The pictures appear to show that Luna-25 is in good health.

The first photographs from space have been returned by Russia's first lunar landing since 1976.

The Luna-25 mission, the first homegrown spacecraft to reach the moon in contemporary Russian history, launched on August 10 atop a Soyuz-2.1b rocket from the Vostochny Cosmodrome in Russia's far eastern Amur Region. The Luna-24 moon mission, was launched in 1976 from what is now Russia, brought back around 6.2 ounces (170 grams) of lunar samples. Due in part to Russia's conflict on Ukraine, which has had a significant impact on international spaceflight collaboration, the launch of Luna-25 had many delays.

The Space Research Institute of the Russian Academy of Sciences (IKI RAS) captured the first photographs of Luna-25 on August 13 and released them on August 14. Images of Earth and the moon glowing brightly against the blackness of space are displayed with the Russian flag and mission patch on the spacecraft's structure in the collection of black-and-white photographs.

The Russian state space agency Roscosmos stated in a statement posted on Telegram on August 14 (translation by Google) that the images "show the elements of the device's design against the background of the Earth, from which we have already departed forever, and against the background of the moon, to which we will soon arrive."

According to IKI RAS, the photographs were shot at a distance of around 192,625 miles (310,000 km) from Earth. In contrast, the moon is typically located around 238,855 miles (384,400 km) from Earth.

Although there was some early concern expressed on social media about the condition of Luna-25 in the days following its launch, the photographs seem to allay these concerns and demonstrate that the lander is healthy and traveling to the moon.

In a statement that accompanied the photographs, IKI RAS stated that "all systems of the spacecraft are operating normally, communication with the station is stable, and the energy balance is positive" (Google translation).

If all goes as planned, Luna-25 will reach the moon on Tuesday, August 15, and then orbit the moon for five to seven days.

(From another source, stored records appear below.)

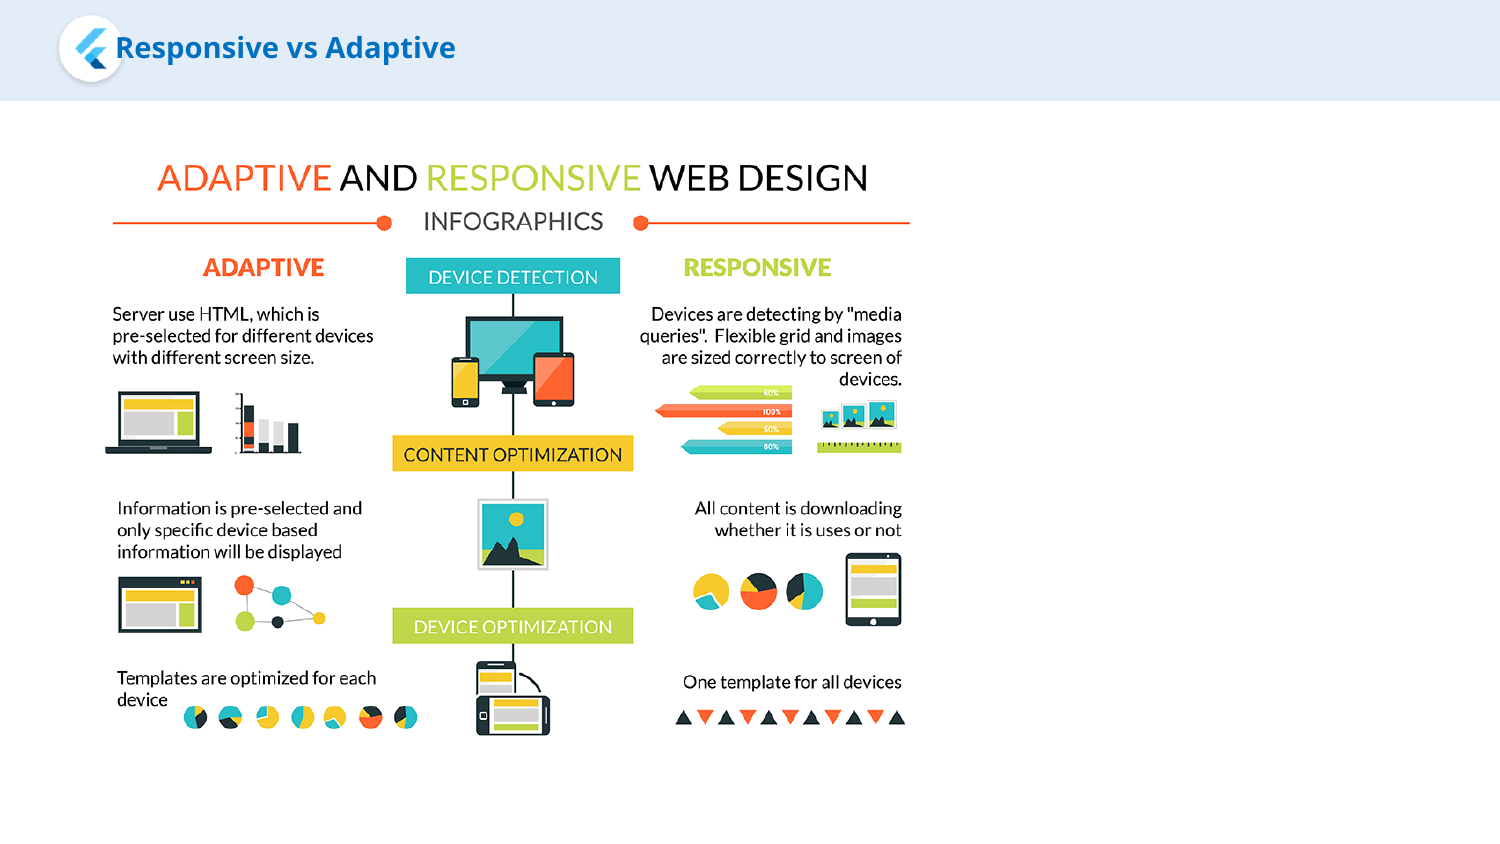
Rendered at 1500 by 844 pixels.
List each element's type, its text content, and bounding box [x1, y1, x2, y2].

picture [0, 0, 1500, 844]
text_box Responsive vs Adaptive [100, 21, 472, 72]
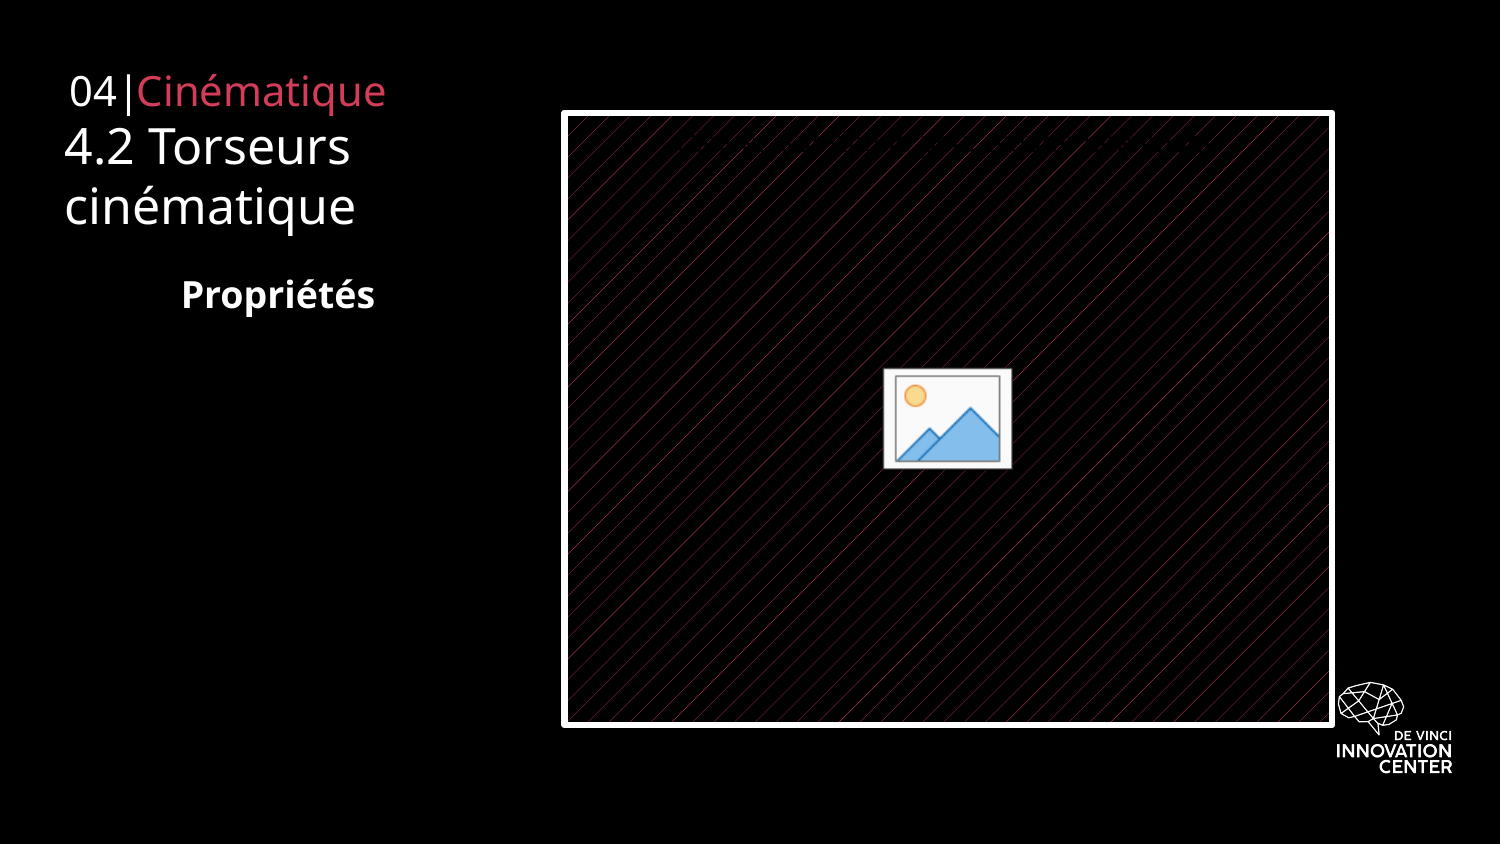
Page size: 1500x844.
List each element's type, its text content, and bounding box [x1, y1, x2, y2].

title 4.2 Torseurs cinématique [49, 115, 511, 250]
list Cinématique [103, 41, 462, 116]
picture [1320, 656, 1471, 807]
list Propriétés [35, 249, 497, 728]
list 04| [35, 41, 103, 116]
picture [567, 115, 1329, 722]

The probe will then try to settle close to one of the three craters that encircle the lunar south pole. At least a year of operation was included into the probe's design.

Upon landing successfully, Luna-25 will study the lunar soil, look for water ice, and carry out research on the moon's tenuous atmosphere. The lander is equipped with eight distinct equipment, including a laser mass spectrometer and a tool for zapping lunar soil samples and analyzing the chemical makeup of the ensuing gases.

Luna-25 is the latest in a long line of multinational moon missions with the goal of exploring or landing close to the lunar south pole.

On August 7, the Chandrayaan-3 rover from India entered lunar orbit. On August 23, it is anticipated to land close to the south pole of the moon. In August 2022, South Korea launched the Korea Pathfinder Lunar Orbiter (KPLO) with the NASA-operated ShadowCam to assist in the search for water ice near the south pole of the moon.

And as part of the Artemis 3 mission, NASA's Artemis Program hopes to send people close to the moon's south pole no sooner than 2025.